I am up by 0830. I put on my running clothes, MP3 and glasses. It's 60 degrees, sunny, with a good deal of wind. I run down the main drag to the "boardwalk", and then along the boardwalk for a bit, before turning inland and following the main road out of Port de Pollenca for Formentor. I make it a kilometer up the hill, when I decide to go off road and climb to the ridgeline. I am now climbing above a hawk that is soaring on the thermals and some ferral goats.

At the ridgeline, I grab a piece of rock and sit and enjoy the view. Its a beautifully clear day. I can see down over the Badia de Pollenca and down past Alcudia. There are some great views back up into the Serra de Tramuntana towards Lluc, and I can see the Serra de Calicant off to the southeast. I am calm. This is what I needed. This place is so far away from work, and Giessen and stress. I have decompressed.

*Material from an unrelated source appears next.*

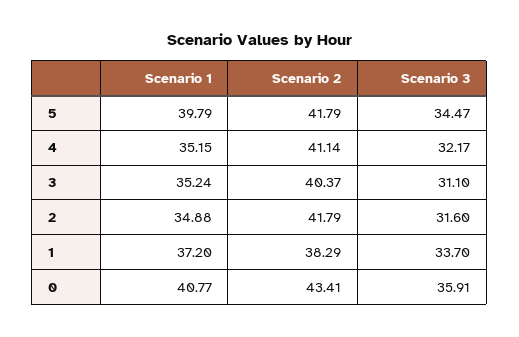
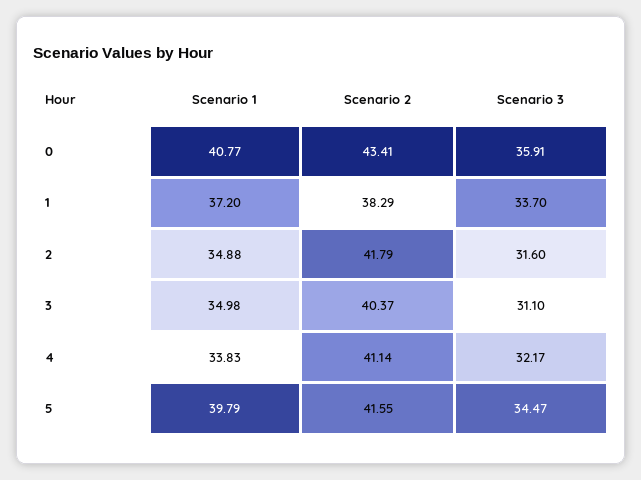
Scenario 2, 5: 41.79 -> 41.55
Scenario 1, 4: 35.15 -> 33.83
Scenario 1, 3: 35.24 -> 34.98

I take off back down the hill, back along the boardwalk, back up the main drag and back to the hostal. I shower, change and go to breakfast while I let Bethany sleep in. after breakfast I stumble back into the plaza and see a beautiful old church that we hadn't noticed the night before.

At 1130 we depart the hostal, stop for coffee at the Cafe 1919. The place is packed. At least the Cafe 1919 feels like its in the throngs of tourist season, even if everywhere else is deserted.

We drive up the road to Formentor. Where the road peaks on the ridgeline, we stop to take pitures. The view is truly breath-taking; I am at a loss for breath as I marvel at the jagged rocky cliffs that pierce the oceans and stand resolutely at this point in the Med. Of course, the wind does its part.